DAVID: The answer is God, the designer, speciates as I've said before.

dhw: We are not talking about speciation! We are talking about how our fellow animals adapt to or even prepare for changing conditions. Now please answer my bolded question.

DAVID: Speciation provides all that is necessary for preparation and routes.

How?

Chimps ‘r’ not us

dhw: Oh well, why stick to muscular activity? A dog’s sense of smell is at least 10,000 times more powerful than ours, and a cheetah can run at twice our speed, and a camel can go without water for 15 days compared to our three. So does that make dogs, cheetahs and camels superior to us?

DAVID: No, but you abhor our exceptionality as just demonstrated.

dhw: I have just pointed out (now bolded) that it is our brain power that makes us so exceptional. Where is the abhorrence? You, however, leapt in to say we were also exceptional because of our muscle power. I don’t agree, but if you regard muscle power as a reason for claiming superiority, you might as well claim that dogs, cheetahs and camels are also exceptional. Do you or do you not agree that it is the power of our brains that make us exceptional?

DAVID: Yes brain, but our exceptional bodies allow exceptional movements formalized in gymnastics.

And dogs’ noses allow exceptional sensitivity to smell. What is your point, other than to accuse me of “abhorring” our exceptionality because I say it is our brain power that makes us exceptional.

Armored deep-sea snails

DAVID: this could just as well be listed under extremophiles, as they show life survives by using whatever materials are available as well as using symbiotic bacteria for food.

dhw: Astonishing! Thank you, as always, for these wonders. I am in total agreement with your comment, which seems to me to encapsulate two of our favourite themes: yours of design and mine of a free-for-all. No matter what the conditions, the cells of which all organisms are made will find a way to survive. But I cannot believe for one second that they and every extremophile that ever existed, extant or extinct, were specially designed for the use of us humans. The design argument would apply to the origin of every species, which is the cell and its ability to “use whatever materials are available”.

DAVID: I see whole organisms responding to new conditions.

Of course. So do I. And whole organisms are composed of cells, and we know that the cells change in response to new conditions. But you believe they only do so when God preprogrammes them or fiddles with them or gives them lessons.

Clever corvids

dhw: I for one am convinced that the researchers are right. It’s not just corvids that share so many traits with us. Our “large organs chauvinism” (Shapiro) makes us forget that we are descended from earlier cell communities, all of which could only have survived through a degree of conscious intelligence that enabled them to “use whatever materials are available” in order to survive.

DAVID: Do you think our cells are conscious?

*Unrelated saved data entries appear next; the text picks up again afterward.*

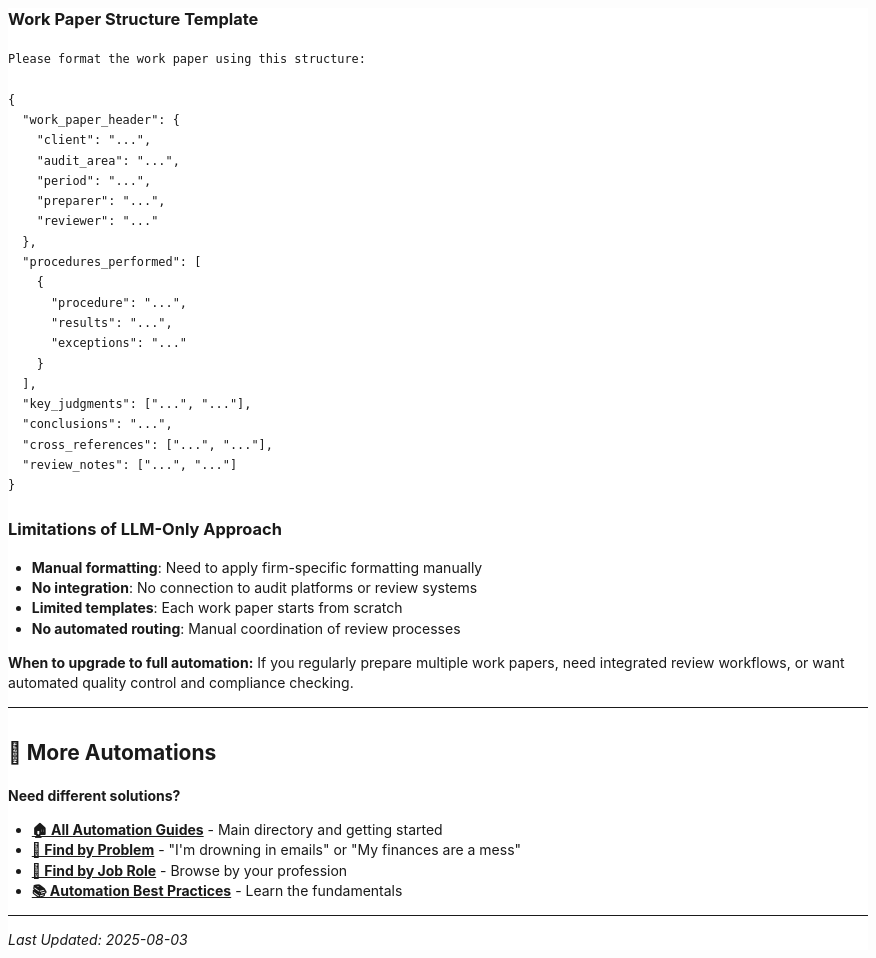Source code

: ### Work Paper Structure Template

```
Please format the work paper using this structure:

{
  "work_paper_header": {
    "client": "...",
    "audit_area": "...",
    "period": "...",
    "preparer": "...",
    "reviewer": "..."
  },
  "procedures_performed": [
    {
      "procedure": "...",
      "results": "...",
      "exceptions": "..."
    }
  ],
  "key_judgments": ["...", "..."],
  "conclusions": "...",
  "cross_references": ["...", "..."],
  "review_notes": ["...", "..."]
}
```

### Limitations of LLM-Only Approach
- **Manual formatting**: Need to apply firm-specific formatting manually
- **No integration**: No connection to audit platforms or review systems
- **Limited templates**: Each work paper starts from scratch
- **No automated routing**: Manual coordination of review processes

**When to upgrade to full automation:** If you regularly prepare multiple work papers, need integrated review workflows, or want automated quality control and compliance checking.

---

## 🔗 More Automations

**Need different solutions?**
- **[🏠 All Automation Guides](../../AI%20Automations%20Guide.md)** - Main directory and getting started
- **[🎯 Find by Problem](../../Automation%20Workflows%20by%20Problem.md)** - "I'm drowning in emails" or "My finances are a mess"
- **[👔 Find by Job Role](../../Automation%20Workflows%20by%20Job%20Role.md)** - Browse by your profession
- **[📚 Automation Best Practices](../../Automation%20Best%20Practices.md)** - Learn the fundamentals

---

*Last Updated: 2025-08-03*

Yes, in the sense that Shapiro believes they are “cognitive (sentient) entities that act and interact purposefully to ensure survival, growth and proliferation. They possess sensory, communication, information-processing and decision-making capabilities.” These are all attributes of consciousness. But of course that does not mean they have the same DEGREE of consciousness, let alone self-consciousness, that we have. It is our DEGREE of consciousness and self-consciousness that makes us exceptional.